#### Try it
Print the entries below exactly as they appear, from the first line up to and including the line with "- Expert-annotated lung". Do not print any pictures.
Top of Source data
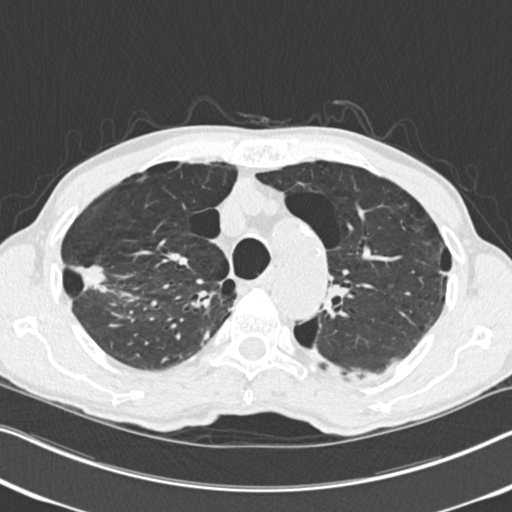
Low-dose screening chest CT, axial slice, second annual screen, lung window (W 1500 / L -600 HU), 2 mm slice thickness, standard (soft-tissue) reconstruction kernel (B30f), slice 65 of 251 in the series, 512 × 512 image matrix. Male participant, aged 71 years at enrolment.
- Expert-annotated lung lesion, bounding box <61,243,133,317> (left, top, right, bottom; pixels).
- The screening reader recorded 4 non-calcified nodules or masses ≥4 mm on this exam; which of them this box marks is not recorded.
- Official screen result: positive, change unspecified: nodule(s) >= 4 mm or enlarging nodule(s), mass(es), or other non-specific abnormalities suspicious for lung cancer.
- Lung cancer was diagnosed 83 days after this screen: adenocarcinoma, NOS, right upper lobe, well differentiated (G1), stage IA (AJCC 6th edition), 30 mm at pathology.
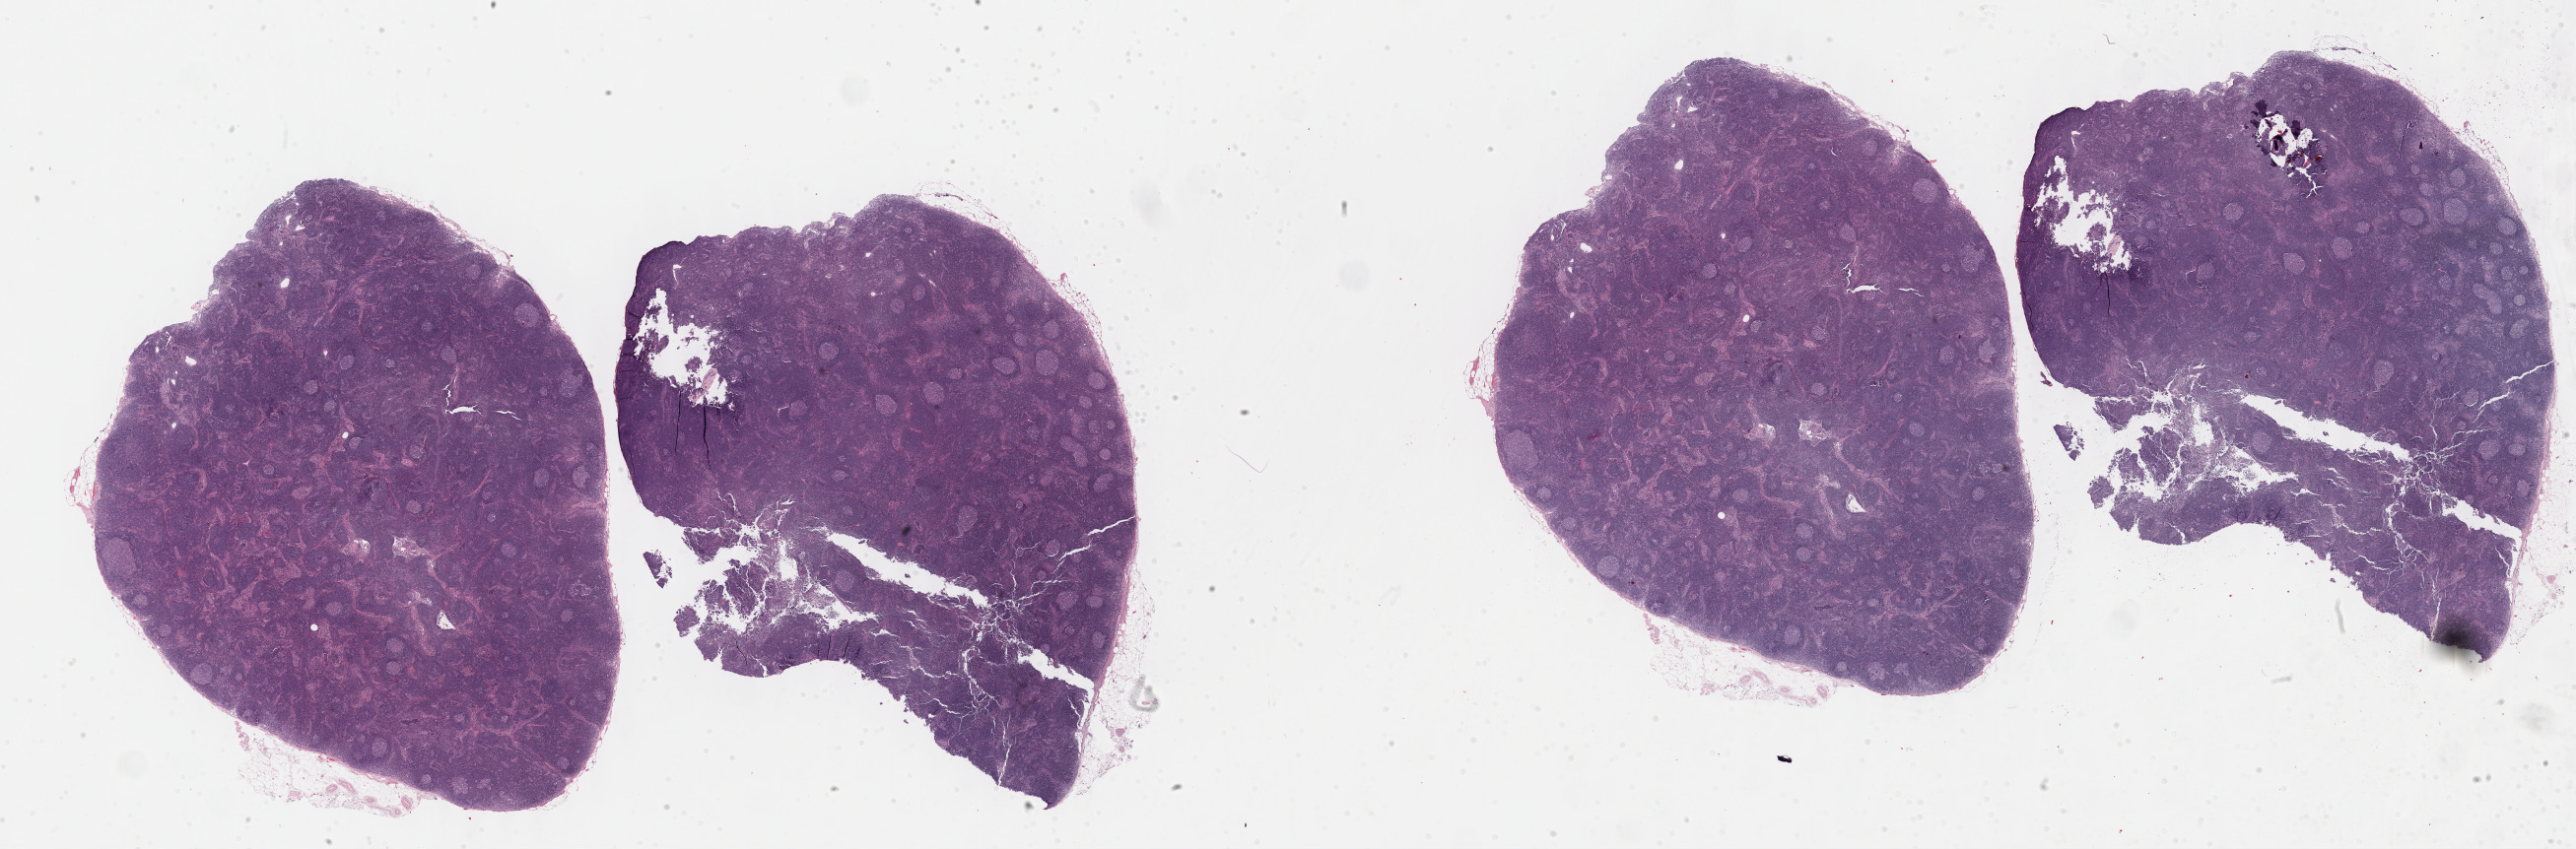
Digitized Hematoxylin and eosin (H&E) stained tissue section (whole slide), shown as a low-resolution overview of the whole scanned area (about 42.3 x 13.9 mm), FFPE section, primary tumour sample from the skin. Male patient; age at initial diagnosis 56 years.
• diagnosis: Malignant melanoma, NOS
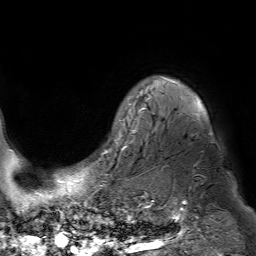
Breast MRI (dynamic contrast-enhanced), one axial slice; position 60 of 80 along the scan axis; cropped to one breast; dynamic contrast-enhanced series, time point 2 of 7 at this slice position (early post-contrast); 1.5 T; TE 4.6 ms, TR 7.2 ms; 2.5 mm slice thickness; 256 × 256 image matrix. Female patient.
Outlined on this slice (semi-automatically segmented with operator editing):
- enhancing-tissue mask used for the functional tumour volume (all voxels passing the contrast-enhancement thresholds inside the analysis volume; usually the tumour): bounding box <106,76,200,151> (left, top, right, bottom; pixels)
Bottom of Source data
#### Response to this exercise
Low-dose screening chest CT, axial slice, second annual screen, lung window (W 1500 / L -600 HU), 2 mm slice thickness, standard (soft-tissue) reconstruction kernel (B30f), slice 65 of 251 in the series, 512 × 512 image matrix. Male participant, aged 71 years at enrolment.
- Expert-annotated lung lesion, bounding box <61,243,133,317> (left, top, right, bottom; pixels).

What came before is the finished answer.